Chesterton, Whats Wrong with the World (1910) adlı eserinde şöyle yazar: Büyük iş adamları bize rekabeti över ama tekelleşmeyi tercih eder. Küçük dükkan sahibi ise gerçekten rekabet eder. Bu gözlem, distributizmin temel argümanını özetler. Chestertona göre gerçek özgürlük, ekonomik bağımsızlıkla mümkündür ve bu ancak küçük mülkiyetin yaygınlaşmasıyla sağlanabilir.

VI. Modern Dünyaya Karşı Direniş ve Miras

Chestertonın düşünce sistemi, modernizme karşı tutarlı bir direnişi temsil eder. The Everlasting Man (1925) adlı eserinde, evrimci tarih anlayışına karşı insanın biricikliğini savunurken, Eugenics and Other Evils (1922) adlı kitabında dönemin popüler öjeni hareketine karşı insanlık onurunu savunur.

Chestertonın mizahı ve paradoksal düşünce tarzı, bu direnişin etkili araçları olarak işlev görür. Tremendous Trifles (1909) adlı denemeler kitabında şöyle yazar: Hayatın en büyük dersi, küçük şeylerin büyük olduğudur. Büyüklük ve ilerleme takıntısına karşı bir eleştiri niteliğindeolan diğer tüm tartışmaları ile ortak noktası bulunan bu söylem, neredeyse Chesterton’ın dini ve felsefi tutumunu en içten bir şekilde yansıtan ifadelerinden biri kabul edilir.
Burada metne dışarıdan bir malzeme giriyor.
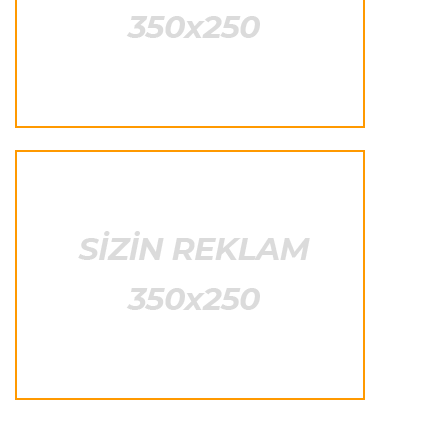
“Çempionat başlayandan sonra transfer
pəncərəsinin bağlanması absurddur”
Transfer
22:20 09.08.2026
“Komo” “Çelsi”nin müdafiəçisini transfer etdi
İngiltərə P.L.
22:16 09.08.2026
“Daha soyuqqanlı olmalıyıq”
Transfer
22:10 09.08.2026
“Real”ın futbolçusu İngiltərəyə getməkdən
imtina etdi
Offside
22:06 09.08.2026
“Bu çətin vaxtda onun yanında olmaq istəyirik”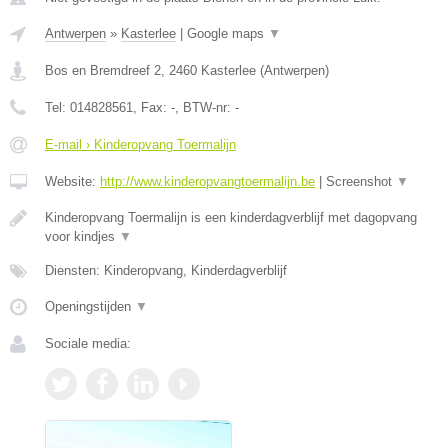
Antwerpen
»
Kasterlee
|
Google maps
▼
Bos en Bremdreef 2
,
2460
Kasterlee
(
Antwerpen
)
Tel:
014828561
, Fax:
-
, BTW-nr:
-
E-mail › Kinderopvang Toermalijn
Website:
http://www.kinderopvangtoermalijn.be
|
Screenshot
▼
Kinderopvang Toermalijn is een kinderdagverblijf met dagopvang
voor kindjes
▼
Diensten: Kinderopvang, Kinderdagverblijf
Openingstijden
▼
Sociale media: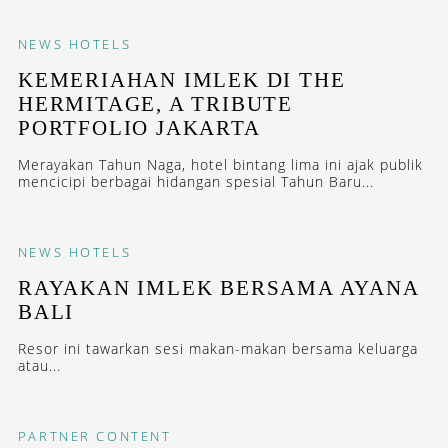
NEWS
HOTELS
KEMERIAHAN IMLEK DI THE
HERMITAGE, A TRIBUTE
PORTFOLIO JAKARTA
Merayakan Tahun Naga, hotel bintang lima ini ajak publik
mencicipi berbagai hidangan spesial Tahun Baru...
NEWS
HOTELS
RAYAKAN IMLEK BERSAMA AYANA
BALI
Resor ini tawarkan sesi makan-makan bersama keluarga
atau...
PARTNER CONTENT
Chestertonın düşünce mirası, günümüz dünyasının sorunlarına ışık tutabilecek zenginliktedir. Özellikle ekonomik temerküz, ekolojik kriz ve kültürel yabancılaşma gibi sorunlar karşısında, onun distributizm teorisi ve kültürel eleştirileri yeni bir anlam kazanmaktadır.

T.S. Eliotın dediği gibi: Chesterton, modern dünyanın en akıllı adamıydı. Dolayısıyla, onun düşünceleri kendinden sonra da etkisini sürdürmüştür. Nitekim günümüzde yerel ekonomiler, sürdürülebilir topluluklar ve alternatif ekonomik modeller üzerine tartışmalar, Chestertonın öngörülerinin haklılığını teyit eder niteliktedir. Ayrıca muhafazakâr siyasetin temel taşlarından, hatta kanon olarak görülen eserleri, kendinden sonraki muhafazakâr düşünürleri oldukça etkilemiştir.